One of the best is Samuel Smith’s Oatmeal Stout, brewed in Yorkshire but widely sold in bottles.
Using dark-roasted hops gives these ales a dramatic dark-brown or black hue, but they are not as rich and filling as stouts.
Although more common in bottles than on draft, they are starting to make a comeback, especially from smaller independent breweries.
Definitely worth trying if you spot them.
The light, fizzy, thirst-quenching lagers consumed by most of the rest of the world are now widely available in U.K. pubs, even though they’re not traditional.
The U.S. boom for small, local microbreweries has now taken root across the Atlantic.
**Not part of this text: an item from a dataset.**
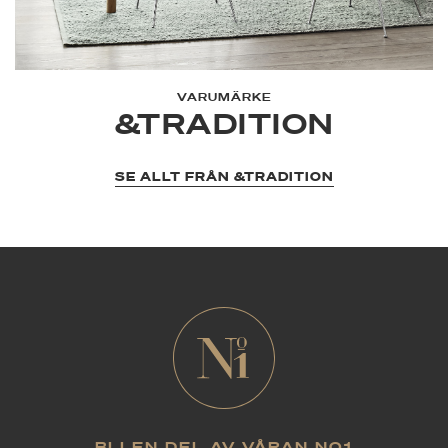
VARUMÄRKE
&TRADITION
SE ALLT FRÅN &TRADITION
BLI EN DEL AV VÅRAN NO1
Often sharply bitter and as much as 10 percent alcohol, these extreme styles of beer can be found in some pubs that are starting to stock or even specialize in them.
The Scottish Brewdog label (Punk IPA and others) is one to look out for.
And if you’re peckish
For the peckish (Brit-speak for “hungry”) drinker, things have been looking up for some years now.
A growing number of pubs serve food, ranging from simple ploughman’s (cheese and pickle) sandwiches at lunch to gourmet multi-course menus, served in dedicated dining rooms.
Usually the options are far more limited, though.
There will be basic snacks such as salted peanuts, or crisps -- that’s British for “potato chips” in such flavors as salt and vinegar or cheese and onion. Remember, if you order “chips” you’ll get a plate of French fries.
More exotic snacks include pork scratchings -- fried pig skin and fat -- and Twiglets, sticks seasoned with salty, savory yeast extract.
For many people these odd snacks are an acquired taste, but one -- like the beer and the whole pub culture -- that is quintessentially British.